Advanced Lesson 1
Regular Expressions
Chapter 3: Quantifiers
Kleene star
So far we have only written regular expressions for a fixed number of characters.
What if I want a regular expression that accepts all the following: b, ba, baa, baaa, baaaa, baaaaa, baaaaaa, baaaaaaa, baaaaaaaa, baaaaaaaaa, baaaaaaaaa, etc.

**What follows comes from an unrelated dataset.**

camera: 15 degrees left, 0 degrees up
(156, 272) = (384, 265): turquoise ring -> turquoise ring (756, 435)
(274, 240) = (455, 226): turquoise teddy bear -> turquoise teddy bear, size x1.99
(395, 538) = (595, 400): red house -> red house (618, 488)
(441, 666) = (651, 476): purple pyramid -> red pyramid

This is easy. Just say "ba*", where * means “zero or more times”.
>>> pattern = "ba*"
>>> re.match(pattern, "b")
<re.Match object; span=(0, 1), match='b'>
>>> re.match(pattern, "ba")
<re.Match object; span=(0, 2), match='ba'>
>>> re.match(pattern, "baaaaaaaaaaaaa")
<re.Match object; span=(0, 14), match='baaaaaaaaaaaaa'
The star * is called the Kleene star, named after our Mathematician friend Stephen Kleene.
Quick task
Write a regular expression where the first letter is a "b", followed by zero or more characters (any character except "!"), and followed by a "!".

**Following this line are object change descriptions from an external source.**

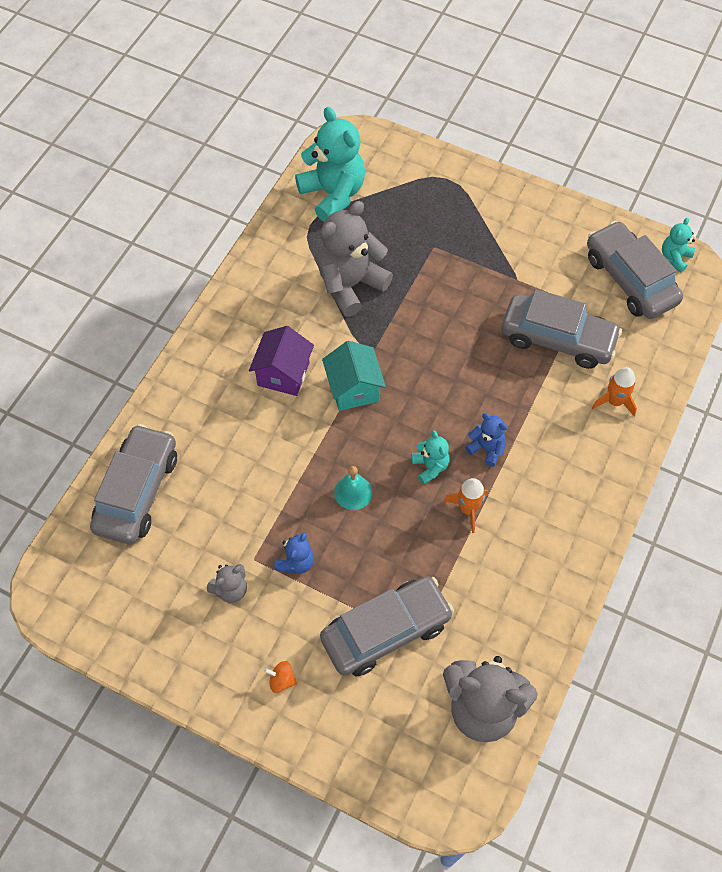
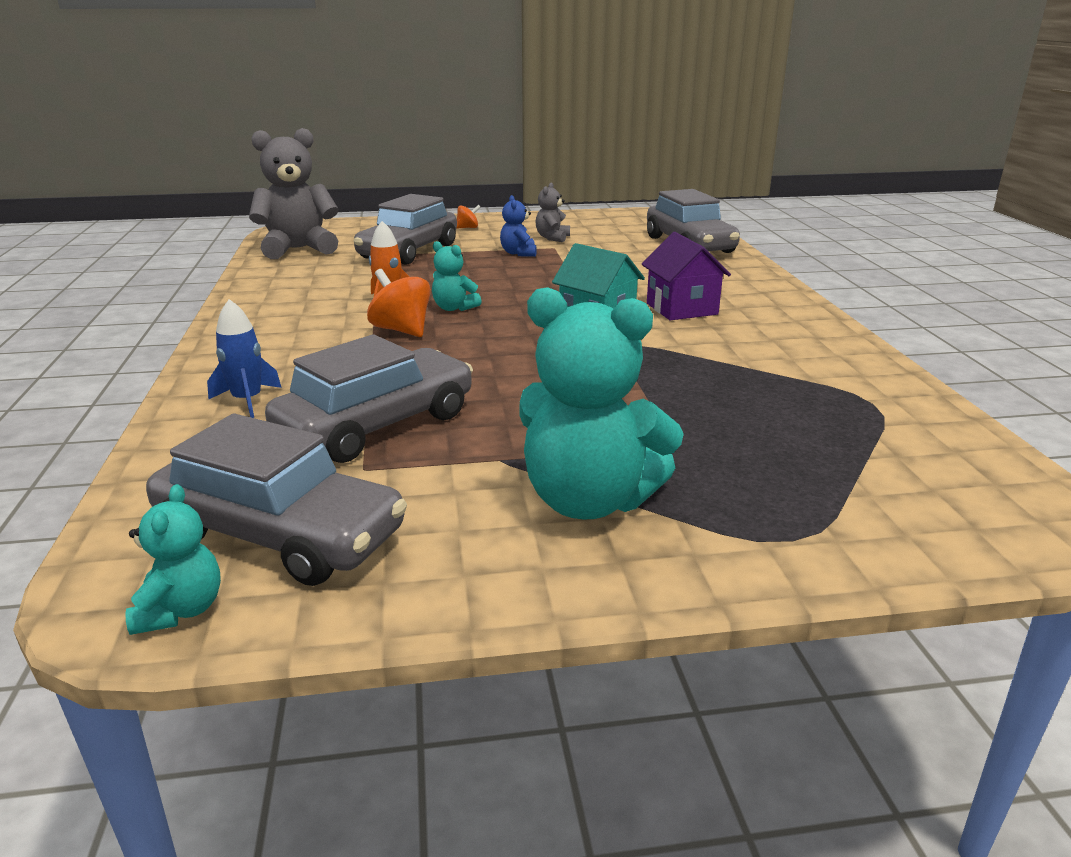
camera: 145 degrees right, 35 degrees down
(333, 194) = (911, 442): turquoise teddy bear -> turquoise teddy bear (589, 501)
(350, 285) = (724, 376): grey teddy bear -> none
(353, 492) = (514, 282): turquoise bell -> none
(486, 448) = (402, 330): blue teddy bear -> orange spinning top
(557, 338) = (376, 425): grey car -> grey car turned 150 degrees clockwise
(614, 401) = (247, 401): orange rocket -> blue rocket

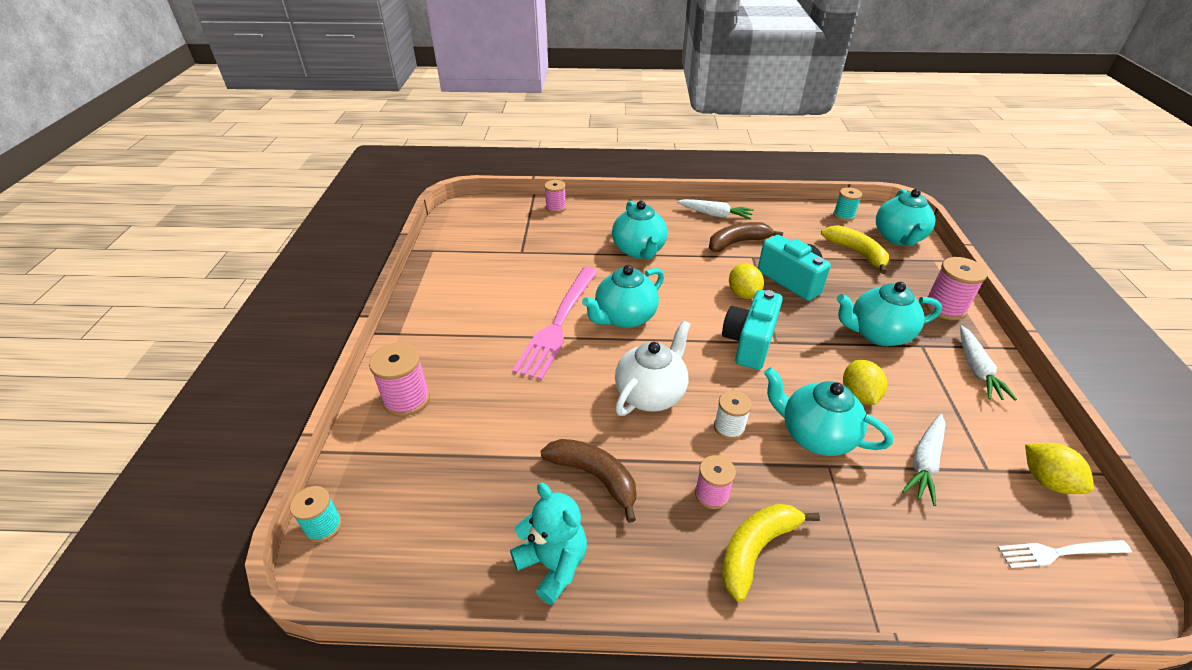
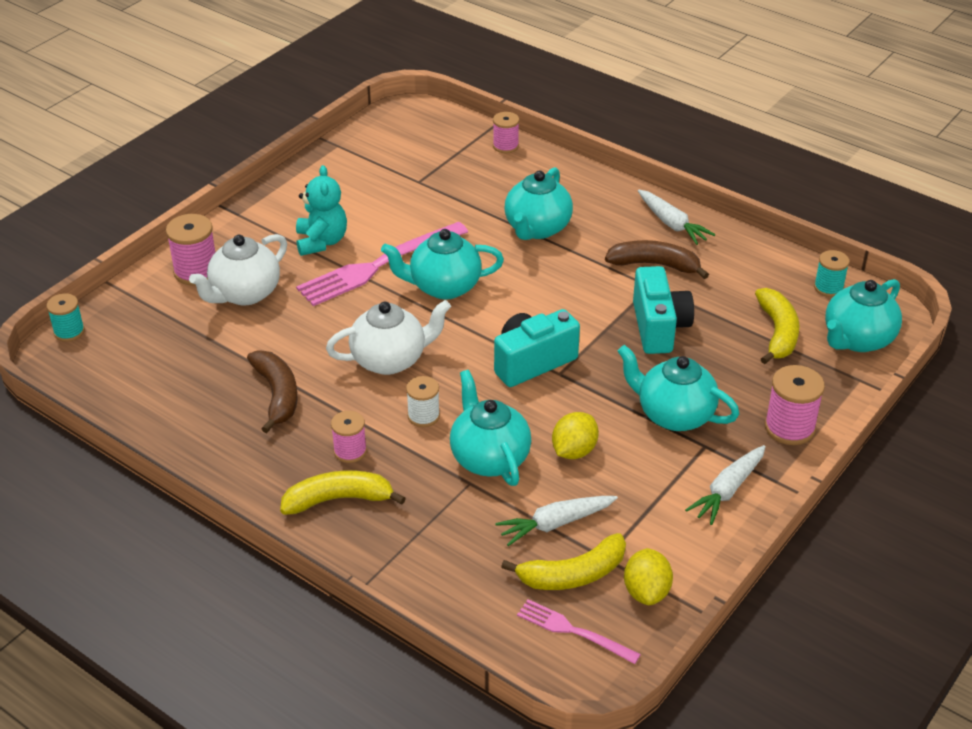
camera: 35 degrees right, 0 degrees up
(471, 398) = (244, 294): none -> white teapot
(553, 564) = (190, 432): turquoise teddy bear -> turquoise teddy bear (321, 242)
(743, 294) = (588, 317): yellow lemon -> none
(991, 500) = (573, 574): none -> yellow banana
(1058, 553) = (572, 631): white fork -> pink fork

Example valid strings: b!, ba!, bdsf^123!
Example invalid strings: daaad!, ba1a?2@cd
>>> pattern = "b.*!"
>>> re.match(pattern, "b!")
<re.Match object; span=(0, 2), match='b!'>
>>> re.match(pattern, "b7$!")
<re.Match object; span=(0, 4), match='b7$!'>
>>> re.match(pattern, "ba1a?2@cd") # None
>>> re.match(pattern, "daaad!") # None
>>>
You can also use "b[^!]*!" if you want to be more explicit, but a simple “any character” wildcard as above will work.